◆ **REQUEST**
In the entries below, find every line with "vous" and copy it.

◆ **DATA SHOWN**
== Segment start ==

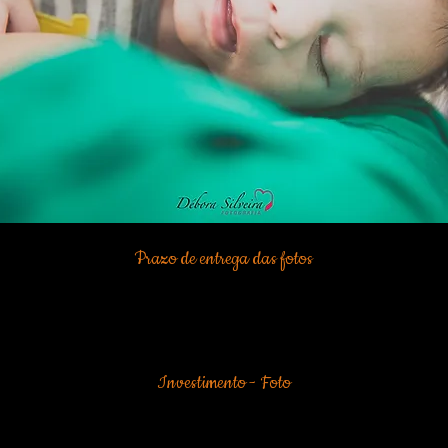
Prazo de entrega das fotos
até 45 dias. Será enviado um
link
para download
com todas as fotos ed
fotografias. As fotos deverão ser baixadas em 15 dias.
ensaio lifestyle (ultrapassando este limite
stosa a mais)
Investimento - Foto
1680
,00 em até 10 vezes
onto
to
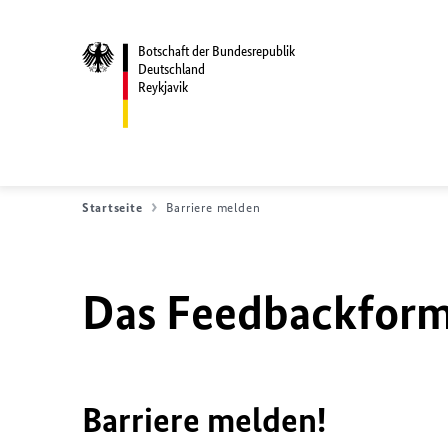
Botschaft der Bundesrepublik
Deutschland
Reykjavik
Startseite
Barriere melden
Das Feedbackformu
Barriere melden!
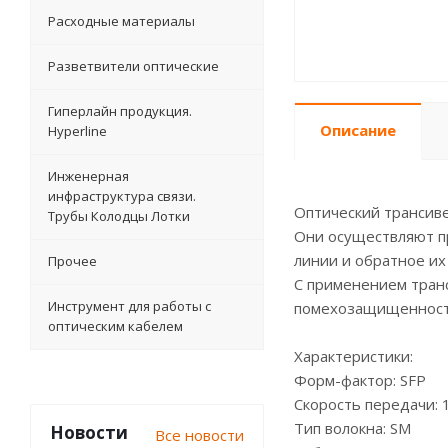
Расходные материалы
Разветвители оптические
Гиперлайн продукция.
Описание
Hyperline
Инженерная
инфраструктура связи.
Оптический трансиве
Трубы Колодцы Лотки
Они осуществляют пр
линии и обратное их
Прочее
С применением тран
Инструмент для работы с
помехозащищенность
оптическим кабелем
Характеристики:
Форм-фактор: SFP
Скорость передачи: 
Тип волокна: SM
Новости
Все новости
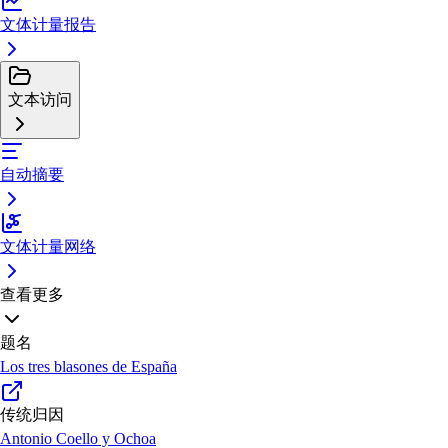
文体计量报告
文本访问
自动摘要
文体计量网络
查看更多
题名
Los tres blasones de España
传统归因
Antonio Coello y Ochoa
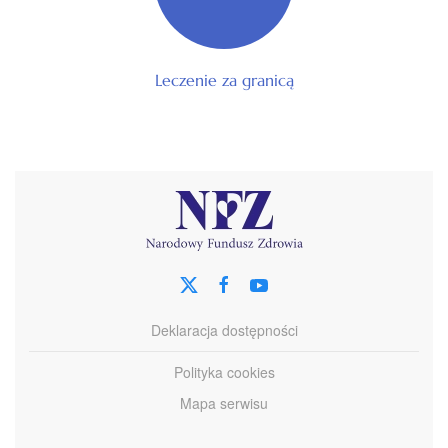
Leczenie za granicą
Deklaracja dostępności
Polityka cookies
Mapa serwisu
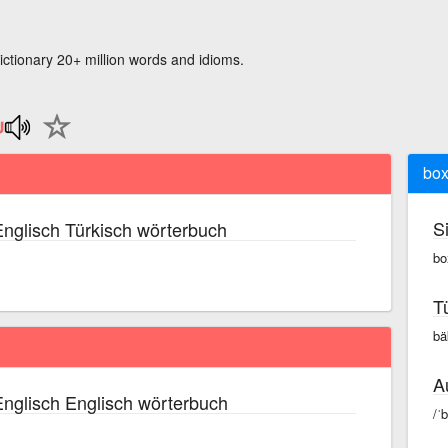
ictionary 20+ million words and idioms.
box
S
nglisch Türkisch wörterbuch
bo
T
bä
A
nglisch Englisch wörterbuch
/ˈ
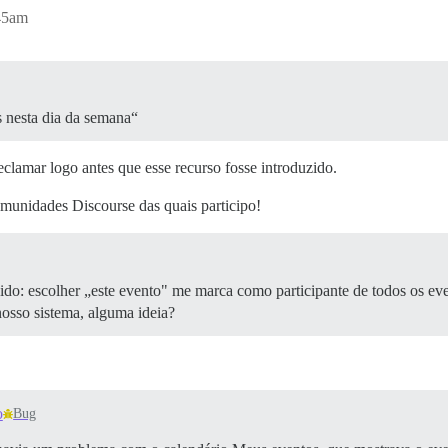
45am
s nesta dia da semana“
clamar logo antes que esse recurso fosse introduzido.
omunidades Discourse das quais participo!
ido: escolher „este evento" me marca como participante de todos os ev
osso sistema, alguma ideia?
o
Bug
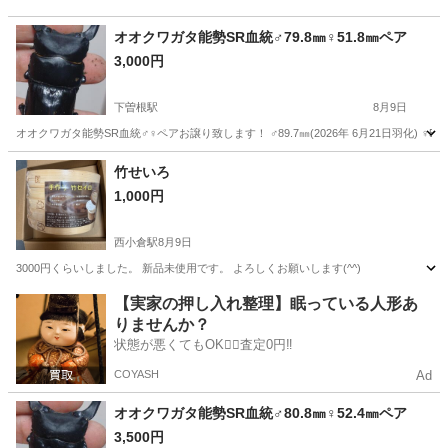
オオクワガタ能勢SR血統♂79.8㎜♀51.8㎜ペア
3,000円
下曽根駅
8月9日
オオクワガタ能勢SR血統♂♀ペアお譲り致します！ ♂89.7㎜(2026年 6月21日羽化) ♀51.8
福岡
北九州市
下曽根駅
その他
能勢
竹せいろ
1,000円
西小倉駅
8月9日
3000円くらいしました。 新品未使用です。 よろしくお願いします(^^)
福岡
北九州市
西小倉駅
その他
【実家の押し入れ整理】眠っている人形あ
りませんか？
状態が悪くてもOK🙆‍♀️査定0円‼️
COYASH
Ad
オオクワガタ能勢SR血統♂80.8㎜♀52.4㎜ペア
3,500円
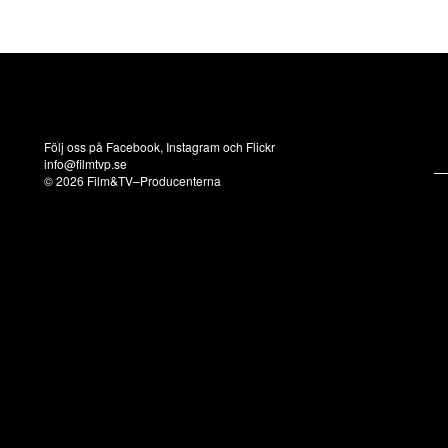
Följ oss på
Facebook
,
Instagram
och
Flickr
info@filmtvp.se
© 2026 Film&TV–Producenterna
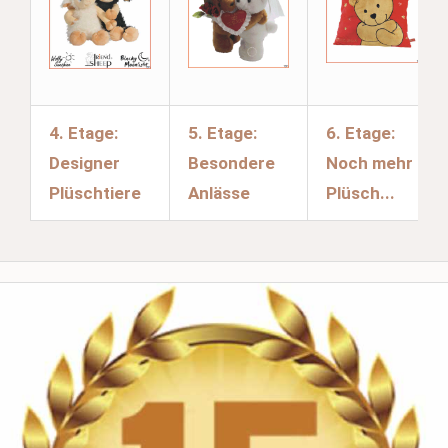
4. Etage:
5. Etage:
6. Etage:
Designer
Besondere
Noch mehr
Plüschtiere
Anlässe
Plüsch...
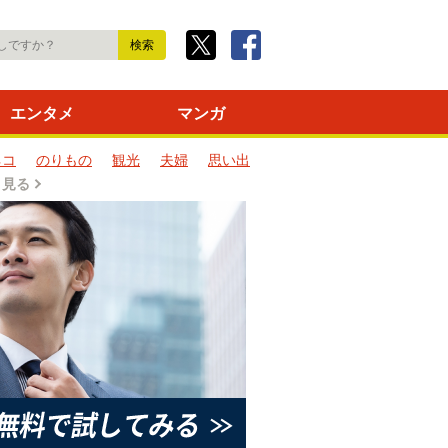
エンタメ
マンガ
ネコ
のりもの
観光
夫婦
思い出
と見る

== Segment end ==
== Segment start ==

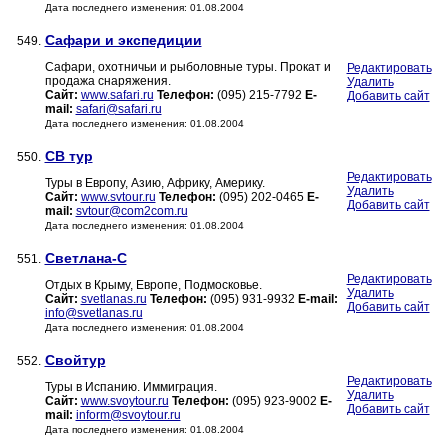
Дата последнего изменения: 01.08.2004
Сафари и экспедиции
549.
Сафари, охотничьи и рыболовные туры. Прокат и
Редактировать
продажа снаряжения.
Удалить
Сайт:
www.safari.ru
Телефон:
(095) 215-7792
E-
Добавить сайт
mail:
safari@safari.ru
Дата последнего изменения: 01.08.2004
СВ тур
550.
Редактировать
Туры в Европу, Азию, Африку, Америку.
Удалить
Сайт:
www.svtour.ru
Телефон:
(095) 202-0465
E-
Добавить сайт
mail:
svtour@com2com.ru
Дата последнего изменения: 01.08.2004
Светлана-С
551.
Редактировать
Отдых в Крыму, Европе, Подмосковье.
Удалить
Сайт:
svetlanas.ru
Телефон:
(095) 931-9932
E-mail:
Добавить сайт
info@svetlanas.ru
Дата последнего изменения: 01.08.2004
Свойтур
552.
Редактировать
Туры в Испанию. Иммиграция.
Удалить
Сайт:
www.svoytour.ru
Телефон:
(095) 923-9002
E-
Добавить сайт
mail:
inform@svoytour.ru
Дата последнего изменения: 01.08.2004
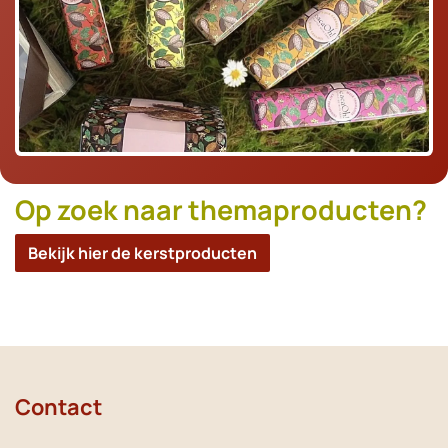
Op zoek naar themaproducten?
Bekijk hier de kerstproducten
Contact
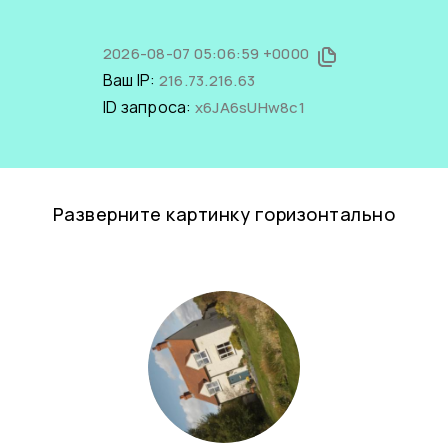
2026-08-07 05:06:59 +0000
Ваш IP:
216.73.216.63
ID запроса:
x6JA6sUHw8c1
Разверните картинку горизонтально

== Segment end ==
== Segment start ==

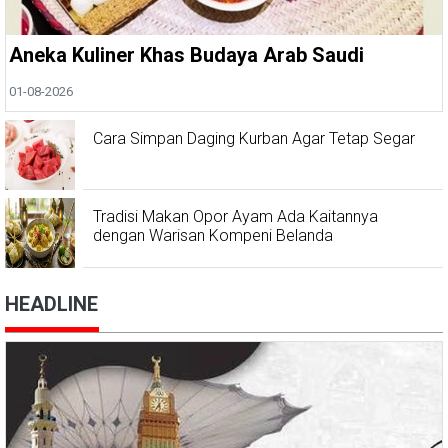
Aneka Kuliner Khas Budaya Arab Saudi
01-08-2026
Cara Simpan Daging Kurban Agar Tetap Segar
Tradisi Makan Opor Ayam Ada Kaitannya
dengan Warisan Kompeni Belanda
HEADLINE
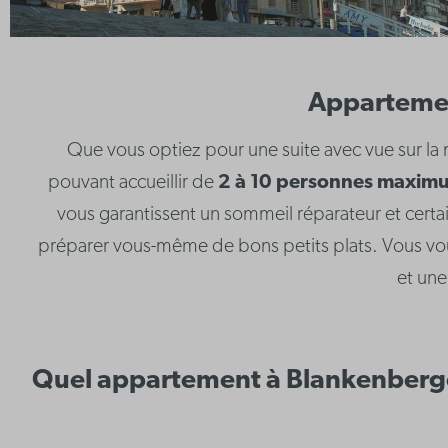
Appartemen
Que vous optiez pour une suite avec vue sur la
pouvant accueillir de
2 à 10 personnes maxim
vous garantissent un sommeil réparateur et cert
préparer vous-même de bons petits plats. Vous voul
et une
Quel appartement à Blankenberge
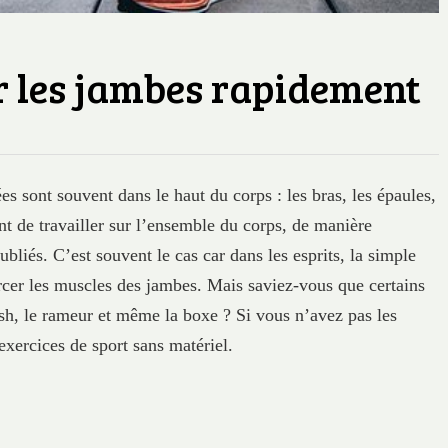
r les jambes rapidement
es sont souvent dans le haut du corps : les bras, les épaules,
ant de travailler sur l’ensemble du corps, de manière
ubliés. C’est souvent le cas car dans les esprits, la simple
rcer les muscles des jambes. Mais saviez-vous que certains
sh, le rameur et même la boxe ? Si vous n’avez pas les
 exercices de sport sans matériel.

== Segment end ==

◆ **ANSWER TO THE PROBLEM**
Que vous optiez pour une suite avec vue sur la
vous garantissent un sommeil réparateur et cert
préparer vous-même de bons petits plats. Vous voul
rcer les muscles des jambes. Mais saviez-vous que certains
sh, le rameur et même la boxe ? Si vous n’avez pas les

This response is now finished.